- [GIVEN TASK]: List every line in the entries below that contains the string "text", copying each one in full.

- [WORKING DATA]:
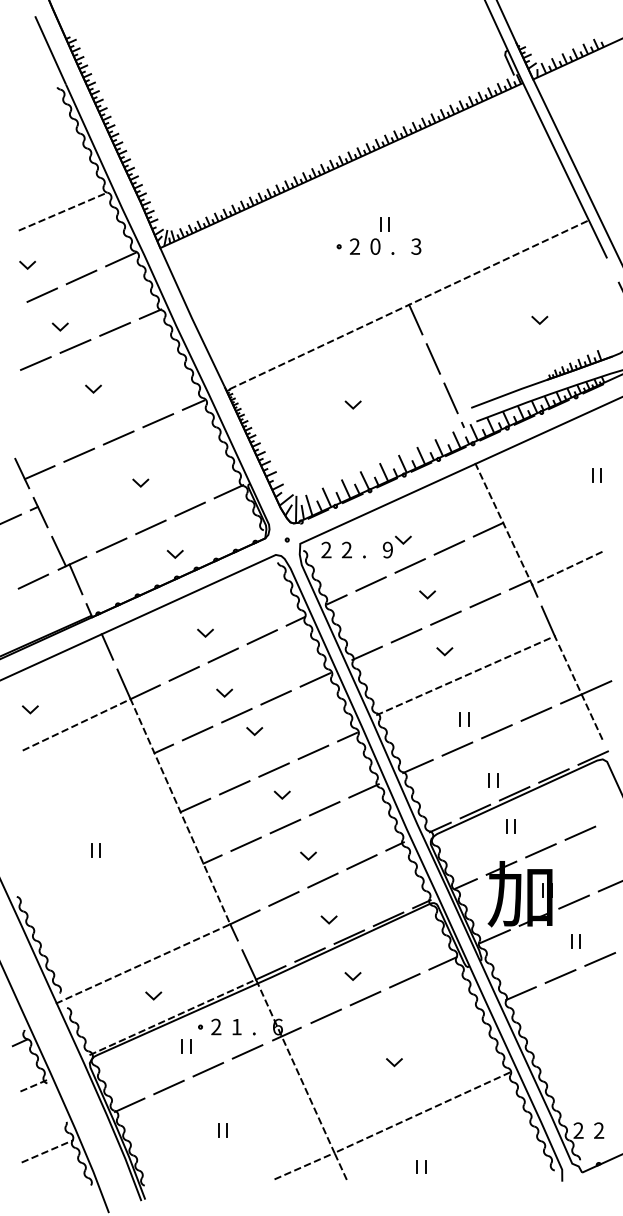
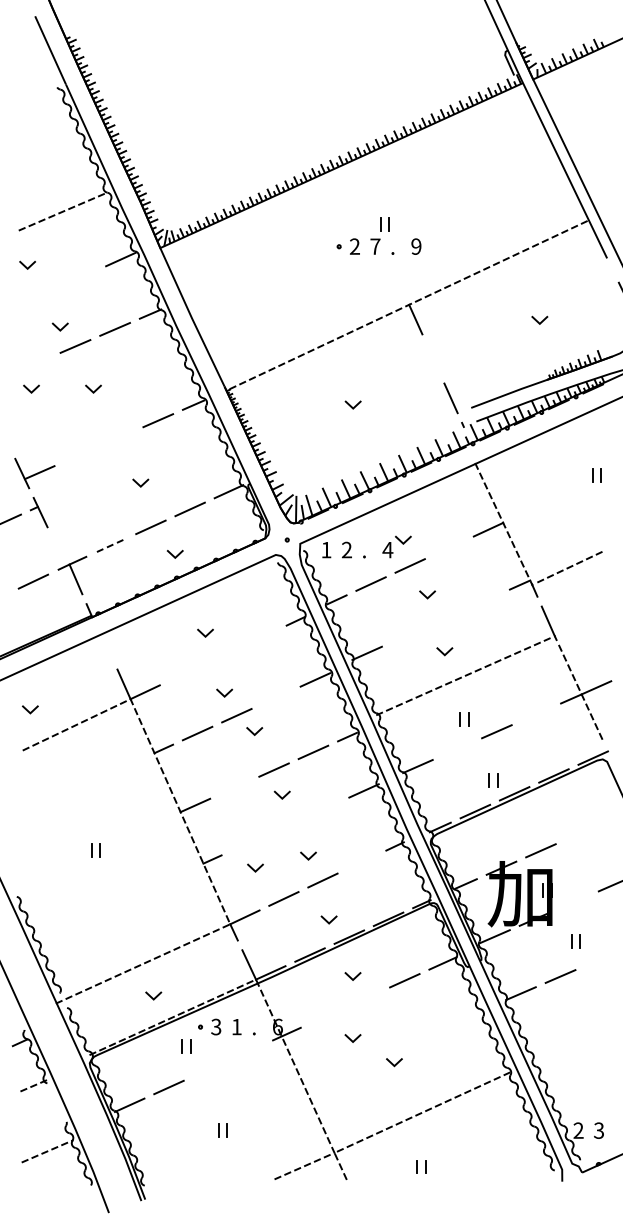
text at (375, 246): 0 -> 7
text at (416, 246): 3 -> 9
line at (81, 277): present -> none
line at (42, 294): present -> none
line at (433, 358): present -> none
line at (35, 363): present -> none
line at (29, 389): none -> present
line at (118, 437): present -> none
line at (79, 454): present -> none
line at (112, 545): solid -> dashed
line at (449, 547): present -> none
text at (326, 549): 2 -> 1
text at (387, 549): 9 -> 4
line at (58, 551): present -> none
line at (485, 600): present -> none
line at (445, 617): present -> none
line at (406, 635): present -> none
line at (261, 637): present -> none
line at (107, 646): present -> none
line at (222, 655): present -> none
line at (183, 673): present -> none
line at (275, 697): present -> none
line at (536, 713): present -> none
line at (457, 748): present -> none
line at (234, 787): present -> none
line at (324, 808): present -> none
line at (285, 826): present -> none
part at (510, 826): present -> none
line at (580, 832): present -> none
line at (245, 843): present -> none
line at (361, 861): present -> none
line at (253, 868): none -> present
line at (573, 901): present -> none
line at (600, 959): present -> none
line at (365, 998): present -> none
line at (325, 1015): present -> none
text at (216, 1027): 2 -> 3
line at (351, 1039): none -> present
line at (247, 1051): present -> none
line at (208, 1069): present -> none
text at (599, 1130): 2 -> 3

- [SOLUTION TO THE EXERCISE]:
text at (375, 246): 0 -> 7
text at (416, 246): 3 -> 9
text at (326, 549): 2 -> 1
text at (387, 549): 9 -> 4
text at (216, 1027): 2 -> 3
text at (599, 1130): 2 -> 3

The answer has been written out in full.